No solía tardar en dormirse y hoy no sería la excepción, pero en cuanto sus párpados se dejaron caer, un olor a tierra húmeda lo condujo de nuevo a la vigilia. En cambio, cuando despertó no se encontraba en su habitación como durante los últimos días, sino que se hallaba en un hermoso jardín, rodeado de altos setos que le impedían deducir su paradero. ¿Sería éste el más allá? se preguntó a sí mismo. No, no era posible, tan solo estaba dormido. Supuso que soñaba y, sin nada que perder, decidió levantarse e investigar un poco el lugar. Se sobresaltó cuando se dio la vuelta, pues a escasos metros había una misteriosa señorita que le miraba con una sonrisa armoniosa. Podía llegar a dar cierto miedo, pero la curiosidad se antepuso al temor de Ivo y se dio cuenta de lo mucho que le tranquilizó acercarse a ella. Era como si el calor de la mujer le envolviera en una nube de paz, edulcorada con una pizca de bondad. Tenía la sensación de que una melodía de lira le corría por las venas, pero no era capaz de escucharla. Jamás se había sentido así, ni siquiera sabía que era posible.
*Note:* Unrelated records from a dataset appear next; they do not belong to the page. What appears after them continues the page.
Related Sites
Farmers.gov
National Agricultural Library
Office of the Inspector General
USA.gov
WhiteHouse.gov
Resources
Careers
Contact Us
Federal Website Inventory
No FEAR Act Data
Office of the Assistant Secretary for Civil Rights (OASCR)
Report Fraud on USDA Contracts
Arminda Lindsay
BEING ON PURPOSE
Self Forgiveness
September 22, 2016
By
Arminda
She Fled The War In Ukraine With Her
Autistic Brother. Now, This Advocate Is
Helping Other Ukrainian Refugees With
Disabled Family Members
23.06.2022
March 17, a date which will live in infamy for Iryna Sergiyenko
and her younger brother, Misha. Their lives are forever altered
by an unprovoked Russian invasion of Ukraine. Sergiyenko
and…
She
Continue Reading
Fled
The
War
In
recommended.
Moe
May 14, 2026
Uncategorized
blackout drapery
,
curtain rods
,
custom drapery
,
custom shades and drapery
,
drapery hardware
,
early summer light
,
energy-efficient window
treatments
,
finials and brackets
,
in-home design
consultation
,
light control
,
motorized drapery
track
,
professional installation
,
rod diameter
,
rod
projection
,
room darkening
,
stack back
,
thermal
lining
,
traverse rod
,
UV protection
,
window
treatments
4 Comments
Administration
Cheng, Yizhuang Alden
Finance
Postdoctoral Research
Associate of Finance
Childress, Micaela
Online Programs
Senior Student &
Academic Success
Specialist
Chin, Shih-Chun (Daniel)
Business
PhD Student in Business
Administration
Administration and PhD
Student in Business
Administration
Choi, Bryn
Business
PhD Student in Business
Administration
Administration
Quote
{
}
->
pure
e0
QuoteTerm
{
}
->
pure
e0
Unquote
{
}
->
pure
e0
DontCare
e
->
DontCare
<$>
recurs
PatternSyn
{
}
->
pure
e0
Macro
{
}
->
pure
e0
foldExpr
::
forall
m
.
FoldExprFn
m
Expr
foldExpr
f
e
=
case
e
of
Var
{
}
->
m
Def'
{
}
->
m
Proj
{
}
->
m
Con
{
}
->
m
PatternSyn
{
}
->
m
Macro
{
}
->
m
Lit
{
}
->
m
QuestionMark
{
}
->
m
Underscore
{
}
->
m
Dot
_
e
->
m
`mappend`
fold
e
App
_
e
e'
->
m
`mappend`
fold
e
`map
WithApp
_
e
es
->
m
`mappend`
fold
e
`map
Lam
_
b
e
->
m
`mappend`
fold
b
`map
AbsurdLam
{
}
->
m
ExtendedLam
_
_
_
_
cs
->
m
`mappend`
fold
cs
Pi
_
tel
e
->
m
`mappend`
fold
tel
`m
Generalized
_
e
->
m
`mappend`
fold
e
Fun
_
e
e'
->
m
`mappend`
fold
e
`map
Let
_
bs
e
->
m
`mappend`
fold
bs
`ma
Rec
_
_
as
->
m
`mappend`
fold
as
—¿Quién eres? —preguntó Ivo.

—¡Soy la música, cariño! ¿Qué te trae por aquí? —Su voz era casi tan melódica como su esencia.

—Pues, si le soy sincero, esperaba que me lo dijese usted.

—Ya veo…

—¿Cómo es posible que “la música” sea una persona? Si me permite la pregunta, por supuesto.

—Es muy sencillo, simplemente lo soy. ¿Recuerdas aquella melodía que tanto te costaba sacarte de la cabeza cuando eras niño? Era yo, jugando a molestarte para obligarte a escuchar la canción entera. ¡Qué lástima que hayas dejado las lecciones de piano tan temprano! Tenías tan buen oído… Pero se te erizan los vellos cada vez que escuchas la balada número uno de Chopin. Eres sensible, en el fondo ¡y la sensibilidad hace al buen músico! Porque como bien dicta el saber popular, “quien ama la música, ama la vida” y yo estoy segura de que no te falta amor por ninguna de las dos.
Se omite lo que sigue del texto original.